Falwell v. State, 88 So.3d 970 (Fla. 5th DCA 2012)

Where the challenged jury instruction involves an affirmative defense, as opposed to an element of the crime, fundamental error only occurs where a jury instruction is ‘so flawed as to deprive defendants claiming the defense of a fair trial. 


Source: Westlaw

Behanna v. State, 985 So.2d 550 (2007)

When a defendant presents a prima facie case of self-defense, the state has the burden to prove beyond a reasonable doubt tha tthe defendant did not act in self-defense. The state must overcome the self-defense claim by rebuttal or by interference in its case in chief. The question of whether a defendant acted in justifiable self-defense is generally one for a jury. 


Exerpt from Westlaw

Darling v.
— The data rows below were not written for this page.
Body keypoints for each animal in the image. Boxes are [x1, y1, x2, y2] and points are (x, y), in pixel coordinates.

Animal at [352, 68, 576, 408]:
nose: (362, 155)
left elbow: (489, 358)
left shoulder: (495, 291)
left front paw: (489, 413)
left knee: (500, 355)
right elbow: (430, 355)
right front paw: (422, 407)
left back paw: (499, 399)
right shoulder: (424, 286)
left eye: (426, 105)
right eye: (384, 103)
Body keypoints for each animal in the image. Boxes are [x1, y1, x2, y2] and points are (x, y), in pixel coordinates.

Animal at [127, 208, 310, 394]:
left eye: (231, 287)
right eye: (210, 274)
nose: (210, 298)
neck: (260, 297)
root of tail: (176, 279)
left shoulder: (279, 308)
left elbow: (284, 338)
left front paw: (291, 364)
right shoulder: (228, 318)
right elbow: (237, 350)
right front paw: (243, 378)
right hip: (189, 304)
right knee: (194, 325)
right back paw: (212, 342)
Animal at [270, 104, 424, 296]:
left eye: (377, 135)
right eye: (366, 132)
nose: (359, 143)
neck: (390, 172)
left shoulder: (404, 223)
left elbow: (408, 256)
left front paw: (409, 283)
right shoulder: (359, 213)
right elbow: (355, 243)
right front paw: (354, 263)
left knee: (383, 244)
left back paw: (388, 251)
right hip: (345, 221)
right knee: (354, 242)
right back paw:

State, 81 So.3d 574 (Fla. 3d DCA 2012)

Under Florida law, “[a] person who is not engaged in an unlawful activity and who is attacked in any other place where he or she has a right to be has no duty to retreat and has the right to stand his or her ground and meet force with force, including deadly force if he or she reasonably believes it is necessary to do so to prevent death or great bodily harm to himself or herself or another or to prevent the commission of a forcible felony.” § 776.013(3), Fla. Stat. (2007). Additionally, the person is immune from criminal prosecution under these circumstances. § 776.032(1), Fla. Stat. (2007). When the defendant invokes the statutory immunity, the trial court must hold a pre-trial evidentiary hearing to determine if the preponderance of the evidence warrants immunity.